As it turns out, the name of the cemetery is (simple enough) Streetsboro Cemetery.  It is one of the oldest cemeteries in the region, with many graves dating back to the 1820's.  The last burials occurred in the mid-1870's. 

Research could not pinpoint the exact date this cemetery was established.  Because these graves are so old, many tombstones have been erased by time and erosion, their inscriptions now wholly illegible.   Furthermore, the cemetery's transcription records we did find did not seem completely accurate, especially as to dates.  If the transcription records are correct, then the earliest burial dates back to 1811.  However, Streetsboro did not have its first <ahem> white settler until 1822. 

Around 80 tombstones existed as of March 2000.  However, we believe many more are buried here, as there appeared to be numerous sunken, unmarked graves in large sections of the cemetery


Of course, natural elements were not the only cause of the missing and/or damaged tombstones.  Unfortunately, as is usually the case, Streetsboro Cemetery has sustained damage by vandals.

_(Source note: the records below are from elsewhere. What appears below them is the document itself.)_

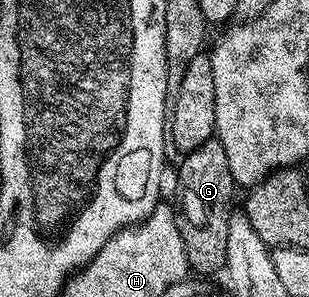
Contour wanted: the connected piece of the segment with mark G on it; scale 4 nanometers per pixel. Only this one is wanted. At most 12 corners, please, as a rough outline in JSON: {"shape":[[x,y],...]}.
{"shape":[[217,138],[177,171],[177,228],[194,272],[220,272],[235,184]]}

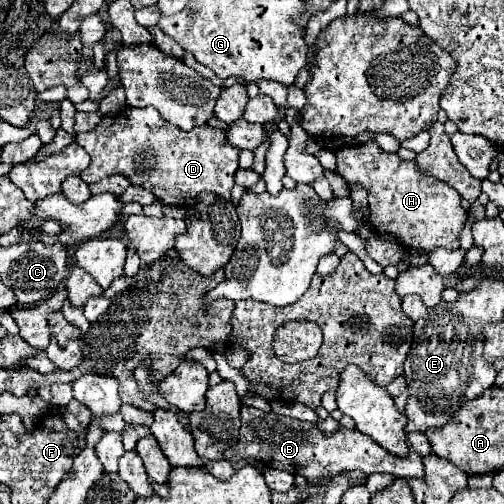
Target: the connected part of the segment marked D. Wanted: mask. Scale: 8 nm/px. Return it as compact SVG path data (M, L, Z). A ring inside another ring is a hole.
M122 108L118 116L104 116L98 128L76 134L76 142L90 154L90 166L80 174L86 184L104 176L126 174L134 186L150 190L170 206L192 206L202 192L230 200L234 174L238 170L238 148L226 144L226 132L208 124L182 132L166 122L156 108Z

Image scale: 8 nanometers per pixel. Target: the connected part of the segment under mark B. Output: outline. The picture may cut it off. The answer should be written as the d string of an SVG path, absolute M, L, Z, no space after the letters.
M242 404L240 416L242 416L242 426L240 426L238 442L234 444L234 448L226 450L226 456L230 462L254 458L254 460L260 460L266 468L286 470L290 474L304 476L308 482L330 478L344 470L362 470L366 474L388 472L396 478L424 480L424 458L414 448L410 448L406 458L400 458L386 452L370 436L358 430L340 428L332 436L324 436L316 424L300 422L290 416L278 416L274 412L262 412L246 404Z

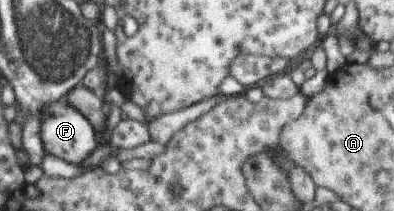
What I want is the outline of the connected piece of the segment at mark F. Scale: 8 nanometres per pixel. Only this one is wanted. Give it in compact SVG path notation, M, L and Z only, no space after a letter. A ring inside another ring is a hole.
M65 98L42 110L42 143L46 152L78 165L96 146L93 125Z

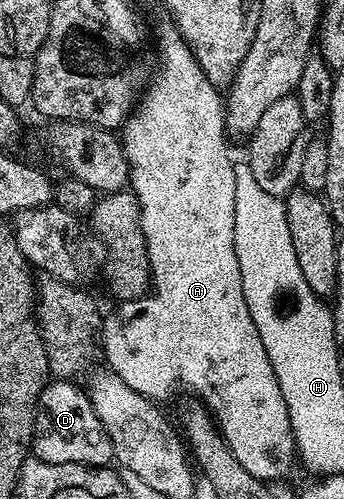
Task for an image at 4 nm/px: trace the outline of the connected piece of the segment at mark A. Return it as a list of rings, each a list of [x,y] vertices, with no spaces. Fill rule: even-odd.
[[[167,21],[165,25],[159,31],[159,59],[163,64],[159,68],[154,68],[153,74],[150,76],[149,82],[146,84],[145,90],[140,94],[137,100],[137,106],[132,110],[131,114],[127,117],[127,122],[123,124],[121,128],[121,142],[123,145],[123,152],[127,158],[127,164],[131,170],[129,176],[129,187],[130,190],[135,192],[137,201],[139,202],[139,216],[141,217],[141,229],[145,233],[145,245],[147,246],[147,256],[151,262],[151,280],[153,284],[153,293],[148,294],[146,297],[141,299],[128,299],[118,304],[119,308],[116,309],[115,315],[107,315],[104,318],[103,325],[101,328],[101,355],[107,358],[110,374],[121,377],[121,381],[125,381],[125,385],[129,385],[129,389],[133,389],[137,393],[141,393],[146,399],[152,401],[160,401],[159,399],[171,399],[179,390],[184,387],[187,391],[192,391],[194,398],[198,400],[200,404],[209,412],[212,419],[215,420],[215,424],[219,427],[219,432],[223,434],[223,439],[227,443],[227,447],[233,453],[233,457],[241,463],[241,466],[245,469],[245,473],[249,473],[253,477],[264,481],[272,481],[271,479],[283,479],[291,471],[291,466],[296,466],[297,463],[297,452],[295,450],[295,438],[293,437],[293,429],[291,428],[291,422],[289,421],[289,409],[285,409],[285,397],[281,397],[281,385],[277,385],[277,373],[273,373],[273,365],[269,365],[269,353],[265,353],[265,345],[261,345],[261,333],[257,333],[257,325],[253,325],[253,317],[249,313],[249,305],[245,301],[245,293],[243,292],[243,286],[241,285],[241,265],[237,261],[237,253],[235,252],[235,198],[233,197],[233,169],[235,163],[233,158],[231,159],[231,151],[227,148],[229,144],[229,136],[227,133],[227,120],[225,118],[225,99],[221,94],[220,88],[215,86],[207,79],[202,73],[200,65],[194,59],[193,53],[190,51],[190,47],[187,46],[186,42],[182,39],[181,33],[176,29],[175,24]]]

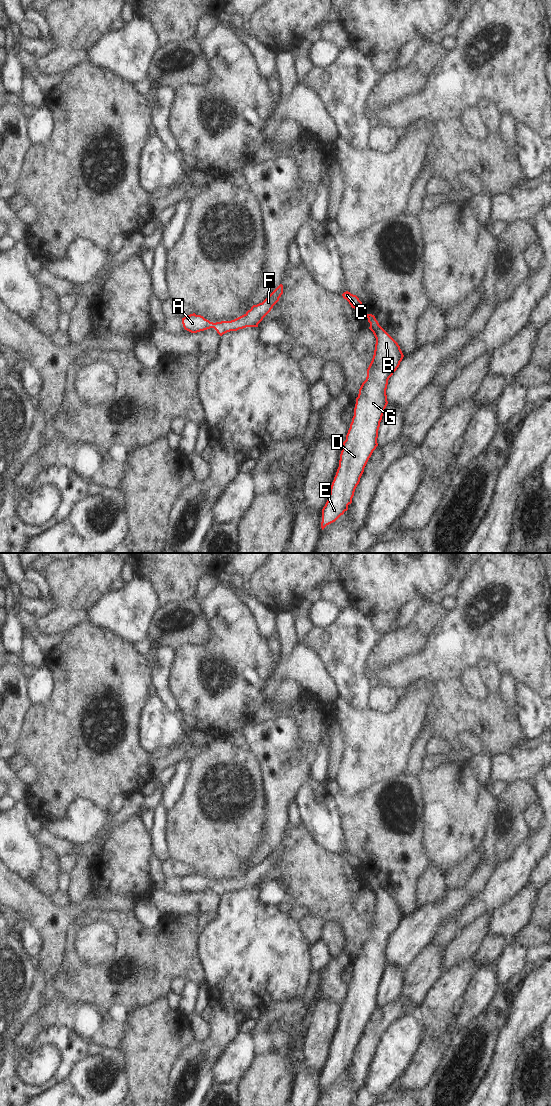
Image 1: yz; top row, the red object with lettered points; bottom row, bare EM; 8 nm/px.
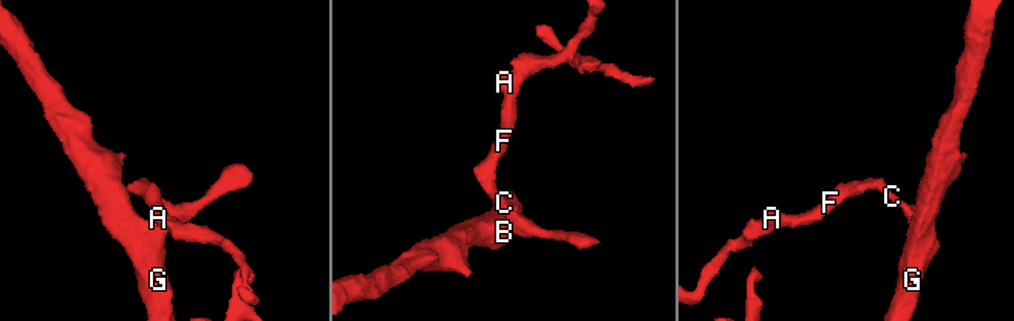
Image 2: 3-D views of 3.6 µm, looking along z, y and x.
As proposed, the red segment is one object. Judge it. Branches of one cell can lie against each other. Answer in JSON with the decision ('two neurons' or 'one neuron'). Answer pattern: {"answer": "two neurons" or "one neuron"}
{"answer": "one neuron"}

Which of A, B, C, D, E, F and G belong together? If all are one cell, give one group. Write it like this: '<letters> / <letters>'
A B C D E F G

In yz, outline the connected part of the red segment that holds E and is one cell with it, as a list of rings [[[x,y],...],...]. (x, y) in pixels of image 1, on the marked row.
[[[367,314],[366,316],[370,323],[369,329],[376,338],[374,355],[367,369],[366,380],[359,389],[354,416],[346,435],[346,440],[343,442],[339,467],[332,482],[328,500],[322,509],[322,530],[343,515],[348,510],[348,505],[352,503],[355,489],[360,482],[364,468],[373,451],[378,446],[378,430],[384,410],[388,404],[386,395],[388,380],[397,370],[404,357],[398,343],[379,325],[375,316],[372,314]]]

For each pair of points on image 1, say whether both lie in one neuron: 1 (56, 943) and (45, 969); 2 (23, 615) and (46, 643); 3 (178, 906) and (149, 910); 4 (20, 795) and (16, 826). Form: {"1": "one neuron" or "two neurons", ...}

Tombstone of Nathan Weatherbee, a Civil War soldier of the 9th O Battalion.  He died while in service in Kentucky on June 19, 1863 at the age of 24.  His mother (whose inscription appears on the other side), died the year before.


The broken marker of John Singletary, one of Streetsboro's prominent pioneers.  He is noted as being Aurora's first practicing attorney, as well as a local community leader.  He died on June 10, 1854 at the age of 67.


Hidden within these branches are the tombstones of Cornelia Squires (Left), who died in 1849 at the age of 24, and Watson Judd (date of death and age unknown).


This well-preserved bronze marker is for Percy Bosworth, who died on October 9, 1834 at the young age of 19.


Solomon Carlton (Left) and his wife Abigail.  Abigail passed on January 6, 1829 at the age of 53.  Solomon's age and date of death is unknown.


Below are two of several children's graves found at the cemetery.  On the Left, the gravestone of Robert Clark.  He was only 3 days old when he died on November 16, 1838.  On the Right, a two-month old infant boy (only part of the surname "Jor--" was readable), who died on July 8, 1842.